PARTS OF THE EXERCISE
1 - According to the AN Railway text, on what date did the new company begin operating?
2 - List every company named in the AN Railway text.

Class III railroad in Florida

The AN Railway is one of several shortline railroad companies leased by the Genesee & Wyoming parent company. It operates between Port Saint Joe, Florida and a connection with the Florida Gulf & Atlantic Railroad at Chattahoochee, Florida. The railroad no longer reaches its namesake city of Apalachicola, Florida, as the rails have been removed between Franklin and Apalachicola. The railroad operates approximately 96 mi of track.

== History ==
The original line was constructed by the Apalachicola Northern Railroad between 1905 and 1910. The Apalachicola Northern continued to operate it through various corporate reorganizations until 2002, when it leased the line to the Rail Management Corporation, which also acquired its locomotives, rolling stock, and railroad equipment. The new company began operating on September 1, 2002. Genesee & Wyoming acquired the Rail Management Corporation and its railroads in 2005.

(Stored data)
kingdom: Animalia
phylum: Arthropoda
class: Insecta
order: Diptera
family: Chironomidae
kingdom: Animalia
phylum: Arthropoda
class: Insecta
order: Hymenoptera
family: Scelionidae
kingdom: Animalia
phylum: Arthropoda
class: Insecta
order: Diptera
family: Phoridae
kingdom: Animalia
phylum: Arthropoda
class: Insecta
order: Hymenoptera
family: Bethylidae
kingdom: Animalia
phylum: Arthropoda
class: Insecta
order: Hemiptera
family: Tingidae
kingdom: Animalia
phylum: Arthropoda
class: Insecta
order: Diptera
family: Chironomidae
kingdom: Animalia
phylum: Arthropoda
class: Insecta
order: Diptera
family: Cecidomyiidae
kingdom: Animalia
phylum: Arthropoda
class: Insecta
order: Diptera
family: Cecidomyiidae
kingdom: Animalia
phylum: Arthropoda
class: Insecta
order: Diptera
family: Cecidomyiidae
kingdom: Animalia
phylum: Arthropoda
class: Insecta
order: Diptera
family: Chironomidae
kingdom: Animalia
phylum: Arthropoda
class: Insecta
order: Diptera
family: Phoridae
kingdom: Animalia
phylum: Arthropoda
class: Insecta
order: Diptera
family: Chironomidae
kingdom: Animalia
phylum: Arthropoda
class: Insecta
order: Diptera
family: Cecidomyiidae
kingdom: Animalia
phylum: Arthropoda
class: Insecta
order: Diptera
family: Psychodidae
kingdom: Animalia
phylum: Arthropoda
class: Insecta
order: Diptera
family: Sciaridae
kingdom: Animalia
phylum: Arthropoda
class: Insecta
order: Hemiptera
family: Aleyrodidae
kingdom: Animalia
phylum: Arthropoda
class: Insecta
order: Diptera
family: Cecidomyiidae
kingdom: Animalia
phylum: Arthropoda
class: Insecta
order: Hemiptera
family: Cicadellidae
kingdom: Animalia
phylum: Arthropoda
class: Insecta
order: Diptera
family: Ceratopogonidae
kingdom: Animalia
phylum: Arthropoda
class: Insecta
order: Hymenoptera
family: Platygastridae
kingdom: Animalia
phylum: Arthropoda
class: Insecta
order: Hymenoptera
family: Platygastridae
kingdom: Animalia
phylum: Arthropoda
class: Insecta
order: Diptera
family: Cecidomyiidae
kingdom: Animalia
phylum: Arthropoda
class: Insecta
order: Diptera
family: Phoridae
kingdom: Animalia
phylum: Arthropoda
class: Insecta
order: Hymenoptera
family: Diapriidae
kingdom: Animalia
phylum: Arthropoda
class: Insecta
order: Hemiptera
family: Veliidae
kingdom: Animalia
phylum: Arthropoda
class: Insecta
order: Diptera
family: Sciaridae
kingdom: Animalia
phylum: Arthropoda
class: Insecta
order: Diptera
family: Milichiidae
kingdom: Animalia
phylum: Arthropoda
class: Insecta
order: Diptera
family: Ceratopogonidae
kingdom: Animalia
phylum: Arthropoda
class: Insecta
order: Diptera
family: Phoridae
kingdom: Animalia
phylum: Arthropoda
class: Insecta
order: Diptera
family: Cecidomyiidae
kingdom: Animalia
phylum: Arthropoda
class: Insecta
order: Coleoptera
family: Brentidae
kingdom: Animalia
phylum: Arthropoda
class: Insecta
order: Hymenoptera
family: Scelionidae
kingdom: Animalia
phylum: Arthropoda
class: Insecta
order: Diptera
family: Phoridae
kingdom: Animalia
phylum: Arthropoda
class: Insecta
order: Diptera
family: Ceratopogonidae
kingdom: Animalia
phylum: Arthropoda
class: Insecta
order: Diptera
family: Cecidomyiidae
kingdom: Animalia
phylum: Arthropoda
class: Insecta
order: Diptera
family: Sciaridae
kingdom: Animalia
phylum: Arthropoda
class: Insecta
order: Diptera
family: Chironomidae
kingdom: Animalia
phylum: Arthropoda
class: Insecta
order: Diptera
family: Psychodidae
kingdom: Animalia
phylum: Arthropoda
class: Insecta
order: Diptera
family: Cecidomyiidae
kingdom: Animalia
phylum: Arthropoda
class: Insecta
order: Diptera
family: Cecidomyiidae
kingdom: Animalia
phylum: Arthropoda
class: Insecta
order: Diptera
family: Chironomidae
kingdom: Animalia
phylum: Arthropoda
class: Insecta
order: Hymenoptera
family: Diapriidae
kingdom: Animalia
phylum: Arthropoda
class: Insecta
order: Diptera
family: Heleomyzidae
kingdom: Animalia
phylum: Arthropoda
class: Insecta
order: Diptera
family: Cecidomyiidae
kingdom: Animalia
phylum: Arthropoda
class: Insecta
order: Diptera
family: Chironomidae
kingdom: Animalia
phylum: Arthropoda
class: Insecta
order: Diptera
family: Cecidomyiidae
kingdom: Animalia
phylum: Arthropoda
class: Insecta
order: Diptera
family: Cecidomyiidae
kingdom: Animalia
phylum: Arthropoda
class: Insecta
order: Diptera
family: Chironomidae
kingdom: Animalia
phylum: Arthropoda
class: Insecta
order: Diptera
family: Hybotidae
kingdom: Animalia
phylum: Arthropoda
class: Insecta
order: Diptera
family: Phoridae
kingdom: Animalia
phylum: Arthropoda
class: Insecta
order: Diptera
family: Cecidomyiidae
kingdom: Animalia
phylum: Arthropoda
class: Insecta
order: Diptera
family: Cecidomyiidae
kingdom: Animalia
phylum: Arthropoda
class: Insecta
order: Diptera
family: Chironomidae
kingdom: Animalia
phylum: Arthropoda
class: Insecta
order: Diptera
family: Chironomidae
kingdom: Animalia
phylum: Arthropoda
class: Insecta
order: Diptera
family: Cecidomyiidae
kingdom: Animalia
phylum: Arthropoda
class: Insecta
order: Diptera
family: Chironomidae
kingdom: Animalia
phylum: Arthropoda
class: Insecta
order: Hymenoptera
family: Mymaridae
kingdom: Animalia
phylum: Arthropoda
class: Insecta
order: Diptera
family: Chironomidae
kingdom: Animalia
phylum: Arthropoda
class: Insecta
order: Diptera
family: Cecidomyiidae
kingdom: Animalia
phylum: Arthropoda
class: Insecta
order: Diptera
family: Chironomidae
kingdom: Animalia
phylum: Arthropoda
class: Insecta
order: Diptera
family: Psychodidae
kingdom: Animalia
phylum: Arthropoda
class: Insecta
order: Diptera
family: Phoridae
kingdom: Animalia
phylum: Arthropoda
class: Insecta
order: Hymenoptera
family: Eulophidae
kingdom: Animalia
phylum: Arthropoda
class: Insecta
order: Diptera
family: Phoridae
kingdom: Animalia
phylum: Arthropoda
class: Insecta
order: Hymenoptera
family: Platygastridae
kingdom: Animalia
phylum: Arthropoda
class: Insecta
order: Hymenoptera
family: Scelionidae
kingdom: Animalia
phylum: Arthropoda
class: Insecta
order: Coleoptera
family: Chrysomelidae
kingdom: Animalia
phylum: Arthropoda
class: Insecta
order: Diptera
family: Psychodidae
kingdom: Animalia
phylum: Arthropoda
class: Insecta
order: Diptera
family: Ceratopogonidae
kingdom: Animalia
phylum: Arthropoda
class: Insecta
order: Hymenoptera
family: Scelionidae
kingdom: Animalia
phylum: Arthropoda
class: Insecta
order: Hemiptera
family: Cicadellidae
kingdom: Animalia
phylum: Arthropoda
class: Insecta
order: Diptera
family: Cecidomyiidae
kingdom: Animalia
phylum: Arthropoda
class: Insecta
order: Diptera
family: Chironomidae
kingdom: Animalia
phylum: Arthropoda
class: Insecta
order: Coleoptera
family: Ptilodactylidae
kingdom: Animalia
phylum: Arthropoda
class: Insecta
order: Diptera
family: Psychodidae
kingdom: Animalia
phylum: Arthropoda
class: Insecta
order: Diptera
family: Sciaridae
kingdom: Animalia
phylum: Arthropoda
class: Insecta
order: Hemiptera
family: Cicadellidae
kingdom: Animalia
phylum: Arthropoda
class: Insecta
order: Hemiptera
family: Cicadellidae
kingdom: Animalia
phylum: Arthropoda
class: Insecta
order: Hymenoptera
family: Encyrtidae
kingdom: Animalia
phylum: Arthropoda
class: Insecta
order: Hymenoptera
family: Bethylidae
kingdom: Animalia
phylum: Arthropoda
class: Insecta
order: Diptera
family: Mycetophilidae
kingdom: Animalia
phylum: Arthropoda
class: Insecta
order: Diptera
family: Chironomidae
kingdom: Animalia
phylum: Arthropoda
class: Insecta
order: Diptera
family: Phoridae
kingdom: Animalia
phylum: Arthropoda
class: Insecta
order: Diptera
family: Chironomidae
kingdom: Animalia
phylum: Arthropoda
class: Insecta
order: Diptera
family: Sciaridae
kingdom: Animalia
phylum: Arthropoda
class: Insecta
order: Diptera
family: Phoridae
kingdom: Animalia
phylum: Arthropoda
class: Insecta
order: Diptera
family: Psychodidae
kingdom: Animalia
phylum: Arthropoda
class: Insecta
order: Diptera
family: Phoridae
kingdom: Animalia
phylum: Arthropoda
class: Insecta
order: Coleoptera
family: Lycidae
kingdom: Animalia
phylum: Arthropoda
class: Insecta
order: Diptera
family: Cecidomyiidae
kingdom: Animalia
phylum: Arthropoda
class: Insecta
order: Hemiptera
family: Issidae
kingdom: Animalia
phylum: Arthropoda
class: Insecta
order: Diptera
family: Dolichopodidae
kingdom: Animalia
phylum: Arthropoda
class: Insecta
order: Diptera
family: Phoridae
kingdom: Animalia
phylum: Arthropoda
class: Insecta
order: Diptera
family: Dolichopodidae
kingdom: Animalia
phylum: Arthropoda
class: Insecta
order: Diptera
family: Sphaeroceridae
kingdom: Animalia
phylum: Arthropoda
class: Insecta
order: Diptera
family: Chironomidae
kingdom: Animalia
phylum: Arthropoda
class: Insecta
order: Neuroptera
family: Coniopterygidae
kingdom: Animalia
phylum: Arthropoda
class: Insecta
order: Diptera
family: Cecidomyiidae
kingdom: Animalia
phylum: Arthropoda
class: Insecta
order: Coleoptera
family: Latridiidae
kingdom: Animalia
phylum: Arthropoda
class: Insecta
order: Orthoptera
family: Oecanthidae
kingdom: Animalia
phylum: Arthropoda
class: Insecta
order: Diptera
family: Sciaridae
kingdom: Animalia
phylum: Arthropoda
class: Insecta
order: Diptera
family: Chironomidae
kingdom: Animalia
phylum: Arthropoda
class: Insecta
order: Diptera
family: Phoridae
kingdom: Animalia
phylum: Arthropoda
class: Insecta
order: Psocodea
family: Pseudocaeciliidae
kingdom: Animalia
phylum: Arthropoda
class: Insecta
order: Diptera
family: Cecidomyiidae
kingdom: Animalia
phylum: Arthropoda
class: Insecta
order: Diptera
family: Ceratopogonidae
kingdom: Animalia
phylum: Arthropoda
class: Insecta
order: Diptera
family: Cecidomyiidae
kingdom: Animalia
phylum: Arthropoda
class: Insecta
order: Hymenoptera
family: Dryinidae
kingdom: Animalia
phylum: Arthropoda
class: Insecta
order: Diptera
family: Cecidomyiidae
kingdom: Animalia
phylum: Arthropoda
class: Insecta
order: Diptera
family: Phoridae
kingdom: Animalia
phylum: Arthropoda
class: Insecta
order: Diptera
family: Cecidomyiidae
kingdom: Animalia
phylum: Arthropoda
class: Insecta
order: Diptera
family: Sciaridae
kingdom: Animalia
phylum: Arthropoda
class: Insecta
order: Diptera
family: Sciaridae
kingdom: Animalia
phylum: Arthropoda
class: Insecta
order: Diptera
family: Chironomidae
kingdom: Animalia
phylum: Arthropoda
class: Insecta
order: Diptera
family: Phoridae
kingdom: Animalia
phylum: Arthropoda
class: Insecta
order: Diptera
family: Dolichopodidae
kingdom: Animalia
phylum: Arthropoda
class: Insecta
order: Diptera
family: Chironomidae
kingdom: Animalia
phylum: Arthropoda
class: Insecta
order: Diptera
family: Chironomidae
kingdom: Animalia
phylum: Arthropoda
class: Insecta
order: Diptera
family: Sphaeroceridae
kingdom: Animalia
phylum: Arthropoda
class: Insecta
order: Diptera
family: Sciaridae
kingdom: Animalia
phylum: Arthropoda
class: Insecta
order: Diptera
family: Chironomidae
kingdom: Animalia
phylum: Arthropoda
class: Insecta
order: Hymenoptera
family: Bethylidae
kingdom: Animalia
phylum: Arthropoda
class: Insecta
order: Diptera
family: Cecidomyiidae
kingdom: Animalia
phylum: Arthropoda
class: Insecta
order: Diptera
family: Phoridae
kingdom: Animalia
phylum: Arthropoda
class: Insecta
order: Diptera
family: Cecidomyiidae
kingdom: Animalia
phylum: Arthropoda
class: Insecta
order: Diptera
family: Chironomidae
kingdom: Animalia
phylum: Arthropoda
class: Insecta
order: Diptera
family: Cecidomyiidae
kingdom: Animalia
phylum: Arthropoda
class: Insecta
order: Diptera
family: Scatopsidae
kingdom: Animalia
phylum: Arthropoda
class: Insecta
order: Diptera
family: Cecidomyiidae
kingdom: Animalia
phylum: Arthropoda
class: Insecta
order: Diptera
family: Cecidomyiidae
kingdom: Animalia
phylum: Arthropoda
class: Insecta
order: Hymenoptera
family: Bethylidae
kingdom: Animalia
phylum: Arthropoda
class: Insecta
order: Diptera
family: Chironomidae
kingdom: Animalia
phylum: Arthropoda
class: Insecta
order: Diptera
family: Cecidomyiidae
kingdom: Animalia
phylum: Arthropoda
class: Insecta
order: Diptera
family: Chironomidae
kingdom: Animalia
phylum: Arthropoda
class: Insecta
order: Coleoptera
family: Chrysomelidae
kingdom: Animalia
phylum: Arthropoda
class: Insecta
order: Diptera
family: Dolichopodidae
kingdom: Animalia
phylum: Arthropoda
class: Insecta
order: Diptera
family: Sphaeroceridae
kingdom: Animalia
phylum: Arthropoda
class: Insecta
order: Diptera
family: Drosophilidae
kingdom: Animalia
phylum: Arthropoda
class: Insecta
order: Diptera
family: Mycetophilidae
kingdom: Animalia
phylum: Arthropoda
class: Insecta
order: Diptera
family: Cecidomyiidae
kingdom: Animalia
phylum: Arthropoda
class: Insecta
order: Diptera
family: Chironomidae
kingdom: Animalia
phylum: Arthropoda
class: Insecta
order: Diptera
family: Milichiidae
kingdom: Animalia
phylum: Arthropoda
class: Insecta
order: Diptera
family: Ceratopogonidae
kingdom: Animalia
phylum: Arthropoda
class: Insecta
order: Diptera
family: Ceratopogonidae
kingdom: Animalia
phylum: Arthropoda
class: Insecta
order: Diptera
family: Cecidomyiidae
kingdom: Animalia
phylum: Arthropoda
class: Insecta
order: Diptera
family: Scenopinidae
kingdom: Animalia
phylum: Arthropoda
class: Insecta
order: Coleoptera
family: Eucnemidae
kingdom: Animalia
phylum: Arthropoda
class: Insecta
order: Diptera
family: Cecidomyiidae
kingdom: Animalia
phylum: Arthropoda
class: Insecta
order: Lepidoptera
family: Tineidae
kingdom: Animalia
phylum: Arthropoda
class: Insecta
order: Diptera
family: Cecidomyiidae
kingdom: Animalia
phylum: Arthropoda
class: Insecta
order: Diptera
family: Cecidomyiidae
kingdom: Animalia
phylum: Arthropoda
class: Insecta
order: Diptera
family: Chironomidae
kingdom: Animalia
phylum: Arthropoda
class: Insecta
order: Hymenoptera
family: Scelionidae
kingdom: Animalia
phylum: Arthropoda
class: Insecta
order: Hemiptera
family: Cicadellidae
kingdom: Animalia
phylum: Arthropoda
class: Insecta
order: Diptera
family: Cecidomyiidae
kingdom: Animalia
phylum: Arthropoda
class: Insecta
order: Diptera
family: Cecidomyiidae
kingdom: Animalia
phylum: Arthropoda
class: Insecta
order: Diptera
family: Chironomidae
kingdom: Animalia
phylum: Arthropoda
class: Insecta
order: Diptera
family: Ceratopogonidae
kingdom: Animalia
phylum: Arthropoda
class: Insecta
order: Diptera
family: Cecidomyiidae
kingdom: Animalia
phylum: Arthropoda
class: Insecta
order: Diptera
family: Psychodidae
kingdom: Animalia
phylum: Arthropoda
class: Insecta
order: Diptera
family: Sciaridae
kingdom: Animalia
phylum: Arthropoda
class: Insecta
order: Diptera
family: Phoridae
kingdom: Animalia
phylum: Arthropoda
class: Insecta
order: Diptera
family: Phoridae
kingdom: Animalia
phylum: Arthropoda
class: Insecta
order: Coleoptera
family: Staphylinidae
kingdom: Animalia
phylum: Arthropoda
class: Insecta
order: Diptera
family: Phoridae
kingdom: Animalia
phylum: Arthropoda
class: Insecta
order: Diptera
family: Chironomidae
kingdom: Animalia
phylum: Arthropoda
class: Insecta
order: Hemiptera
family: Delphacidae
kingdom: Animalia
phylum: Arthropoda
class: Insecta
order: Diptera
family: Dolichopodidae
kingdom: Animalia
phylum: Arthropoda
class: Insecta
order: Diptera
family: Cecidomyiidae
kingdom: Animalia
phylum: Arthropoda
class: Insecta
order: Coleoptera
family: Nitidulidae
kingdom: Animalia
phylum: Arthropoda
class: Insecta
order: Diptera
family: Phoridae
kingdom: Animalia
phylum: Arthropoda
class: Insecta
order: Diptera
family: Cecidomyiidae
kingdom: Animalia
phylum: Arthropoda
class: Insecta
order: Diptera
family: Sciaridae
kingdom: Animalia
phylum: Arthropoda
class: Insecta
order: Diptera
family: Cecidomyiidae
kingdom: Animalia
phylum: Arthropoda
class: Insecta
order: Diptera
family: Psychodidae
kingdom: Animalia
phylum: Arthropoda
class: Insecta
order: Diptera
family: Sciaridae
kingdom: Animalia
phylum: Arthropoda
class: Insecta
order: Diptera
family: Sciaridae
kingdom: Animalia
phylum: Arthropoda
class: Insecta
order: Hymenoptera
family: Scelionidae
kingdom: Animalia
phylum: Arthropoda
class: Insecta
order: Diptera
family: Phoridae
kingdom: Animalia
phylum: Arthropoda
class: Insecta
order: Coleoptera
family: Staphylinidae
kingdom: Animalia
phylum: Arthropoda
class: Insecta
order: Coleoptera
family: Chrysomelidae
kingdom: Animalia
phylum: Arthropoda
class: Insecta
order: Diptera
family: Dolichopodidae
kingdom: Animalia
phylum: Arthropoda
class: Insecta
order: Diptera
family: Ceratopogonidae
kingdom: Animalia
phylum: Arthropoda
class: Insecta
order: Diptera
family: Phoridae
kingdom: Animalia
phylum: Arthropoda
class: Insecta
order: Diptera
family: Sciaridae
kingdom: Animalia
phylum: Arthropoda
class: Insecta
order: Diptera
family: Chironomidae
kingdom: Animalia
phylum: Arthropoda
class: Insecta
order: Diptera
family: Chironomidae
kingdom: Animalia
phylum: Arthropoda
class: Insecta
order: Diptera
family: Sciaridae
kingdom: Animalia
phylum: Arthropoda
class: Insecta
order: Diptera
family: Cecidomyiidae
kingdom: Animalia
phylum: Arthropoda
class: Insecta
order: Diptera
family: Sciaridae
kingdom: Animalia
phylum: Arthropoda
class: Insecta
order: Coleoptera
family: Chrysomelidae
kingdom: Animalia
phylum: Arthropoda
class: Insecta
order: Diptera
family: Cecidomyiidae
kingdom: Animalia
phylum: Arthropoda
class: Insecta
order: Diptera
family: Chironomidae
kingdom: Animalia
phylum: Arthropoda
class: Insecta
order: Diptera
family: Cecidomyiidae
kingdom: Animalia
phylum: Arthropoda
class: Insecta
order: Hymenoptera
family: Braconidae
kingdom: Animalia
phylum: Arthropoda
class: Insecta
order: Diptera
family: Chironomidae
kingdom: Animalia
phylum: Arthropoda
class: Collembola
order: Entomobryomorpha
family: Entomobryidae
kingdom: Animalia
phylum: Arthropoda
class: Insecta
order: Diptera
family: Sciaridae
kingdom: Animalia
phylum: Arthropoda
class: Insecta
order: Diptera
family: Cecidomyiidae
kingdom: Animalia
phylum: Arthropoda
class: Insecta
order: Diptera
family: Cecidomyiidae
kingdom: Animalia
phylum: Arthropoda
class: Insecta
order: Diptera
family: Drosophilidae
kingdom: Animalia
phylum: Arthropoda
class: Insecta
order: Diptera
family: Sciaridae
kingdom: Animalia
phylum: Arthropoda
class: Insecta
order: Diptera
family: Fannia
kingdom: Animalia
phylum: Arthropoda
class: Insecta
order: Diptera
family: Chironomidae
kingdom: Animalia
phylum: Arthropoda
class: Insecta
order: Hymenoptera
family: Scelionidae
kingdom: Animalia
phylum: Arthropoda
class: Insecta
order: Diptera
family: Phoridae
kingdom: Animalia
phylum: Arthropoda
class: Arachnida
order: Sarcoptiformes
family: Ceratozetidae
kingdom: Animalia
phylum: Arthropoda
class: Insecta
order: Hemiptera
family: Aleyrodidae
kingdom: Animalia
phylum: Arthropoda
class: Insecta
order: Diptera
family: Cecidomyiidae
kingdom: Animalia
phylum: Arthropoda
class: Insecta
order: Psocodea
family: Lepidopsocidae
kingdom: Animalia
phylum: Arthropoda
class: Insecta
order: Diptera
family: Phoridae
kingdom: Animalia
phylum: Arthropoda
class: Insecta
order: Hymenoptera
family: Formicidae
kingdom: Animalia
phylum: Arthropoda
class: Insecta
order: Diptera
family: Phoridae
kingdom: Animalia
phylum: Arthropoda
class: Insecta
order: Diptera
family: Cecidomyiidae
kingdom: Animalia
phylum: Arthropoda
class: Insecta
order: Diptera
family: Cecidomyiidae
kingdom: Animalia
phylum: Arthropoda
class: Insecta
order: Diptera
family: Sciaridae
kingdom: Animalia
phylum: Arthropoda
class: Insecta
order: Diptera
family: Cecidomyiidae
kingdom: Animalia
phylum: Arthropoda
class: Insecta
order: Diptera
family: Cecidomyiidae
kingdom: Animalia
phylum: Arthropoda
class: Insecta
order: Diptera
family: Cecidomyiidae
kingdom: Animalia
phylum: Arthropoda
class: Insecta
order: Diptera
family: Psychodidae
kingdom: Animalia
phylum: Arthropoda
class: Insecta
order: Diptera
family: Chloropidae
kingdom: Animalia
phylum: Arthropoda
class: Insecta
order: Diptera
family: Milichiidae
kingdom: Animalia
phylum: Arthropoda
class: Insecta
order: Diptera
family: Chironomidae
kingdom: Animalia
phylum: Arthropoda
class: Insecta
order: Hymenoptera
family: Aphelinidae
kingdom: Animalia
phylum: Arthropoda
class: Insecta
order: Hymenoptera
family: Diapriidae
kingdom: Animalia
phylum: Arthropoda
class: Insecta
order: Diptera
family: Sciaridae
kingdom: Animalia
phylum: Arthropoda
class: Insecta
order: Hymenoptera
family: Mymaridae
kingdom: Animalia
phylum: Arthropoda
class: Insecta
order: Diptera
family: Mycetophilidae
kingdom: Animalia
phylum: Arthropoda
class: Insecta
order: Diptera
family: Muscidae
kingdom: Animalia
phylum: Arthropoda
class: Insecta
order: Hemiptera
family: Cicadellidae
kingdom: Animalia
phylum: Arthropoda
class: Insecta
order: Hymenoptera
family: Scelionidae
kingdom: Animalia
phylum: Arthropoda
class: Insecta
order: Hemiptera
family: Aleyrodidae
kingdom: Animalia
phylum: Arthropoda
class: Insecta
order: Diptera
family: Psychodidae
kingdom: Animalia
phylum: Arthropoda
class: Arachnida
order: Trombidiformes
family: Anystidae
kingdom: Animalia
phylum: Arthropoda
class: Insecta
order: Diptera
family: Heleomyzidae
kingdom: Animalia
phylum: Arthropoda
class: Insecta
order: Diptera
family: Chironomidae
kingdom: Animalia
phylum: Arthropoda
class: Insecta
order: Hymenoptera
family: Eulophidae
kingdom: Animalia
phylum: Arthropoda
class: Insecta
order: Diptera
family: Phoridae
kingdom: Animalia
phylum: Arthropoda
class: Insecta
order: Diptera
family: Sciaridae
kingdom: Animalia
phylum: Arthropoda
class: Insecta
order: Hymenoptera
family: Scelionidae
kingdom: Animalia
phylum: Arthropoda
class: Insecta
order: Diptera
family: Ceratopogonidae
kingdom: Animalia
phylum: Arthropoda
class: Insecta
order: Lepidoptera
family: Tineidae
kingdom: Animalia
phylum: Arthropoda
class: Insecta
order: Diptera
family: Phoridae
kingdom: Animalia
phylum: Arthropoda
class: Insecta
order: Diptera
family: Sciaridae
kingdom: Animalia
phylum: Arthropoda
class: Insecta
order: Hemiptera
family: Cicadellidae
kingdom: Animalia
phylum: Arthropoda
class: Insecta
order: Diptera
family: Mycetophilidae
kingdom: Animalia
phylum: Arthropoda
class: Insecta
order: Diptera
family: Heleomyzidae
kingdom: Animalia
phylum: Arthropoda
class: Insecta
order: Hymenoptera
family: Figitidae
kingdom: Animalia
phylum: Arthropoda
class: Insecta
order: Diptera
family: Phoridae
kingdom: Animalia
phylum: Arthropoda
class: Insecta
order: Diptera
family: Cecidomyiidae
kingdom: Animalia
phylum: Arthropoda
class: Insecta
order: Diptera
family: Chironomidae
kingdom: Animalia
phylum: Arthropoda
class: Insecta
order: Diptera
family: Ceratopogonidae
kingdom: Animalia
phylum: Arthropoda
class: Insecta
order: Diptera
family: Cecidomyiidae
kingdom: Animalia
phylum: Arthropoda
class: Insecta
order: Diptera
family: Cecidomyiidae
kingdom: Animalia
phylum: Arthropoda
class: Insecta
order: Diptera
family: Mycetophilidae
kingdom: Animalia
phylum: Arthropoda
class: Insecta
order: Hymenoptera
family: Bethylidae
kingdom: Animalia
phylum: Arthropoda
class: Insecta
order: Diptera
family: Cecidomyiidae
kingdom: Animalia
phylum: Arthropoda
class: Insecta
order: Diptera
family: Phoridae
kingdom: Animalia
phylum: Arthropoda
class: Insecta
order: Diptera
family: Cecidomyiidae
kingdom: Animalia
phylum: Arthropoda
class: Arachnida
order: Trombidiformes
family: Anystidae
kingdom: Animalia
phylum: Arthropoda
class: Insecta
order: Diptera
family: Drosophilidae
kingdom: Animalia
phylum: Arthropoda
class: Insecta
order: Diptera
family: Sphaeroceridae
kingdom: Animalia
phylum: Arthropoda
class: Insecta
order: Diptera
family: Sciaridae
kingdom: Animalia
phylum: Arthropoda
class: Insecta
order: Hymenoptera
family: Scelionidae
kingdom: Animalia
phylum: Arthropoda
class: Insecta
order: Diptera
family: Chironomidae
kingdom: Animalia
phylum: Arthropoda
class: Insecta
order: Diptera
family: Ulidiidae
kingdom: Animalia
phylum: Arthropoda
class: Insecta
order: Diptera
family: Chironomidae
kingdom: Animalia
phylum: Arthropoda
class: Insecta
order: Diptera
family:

RESPONSE LIST
1 - September 1, 2002

2 -
AN Railway
Genesee & Wyoming
Florida Gulf & Atlantic Railroad
Apalachicola Northern Railroad
Rail Management Corporation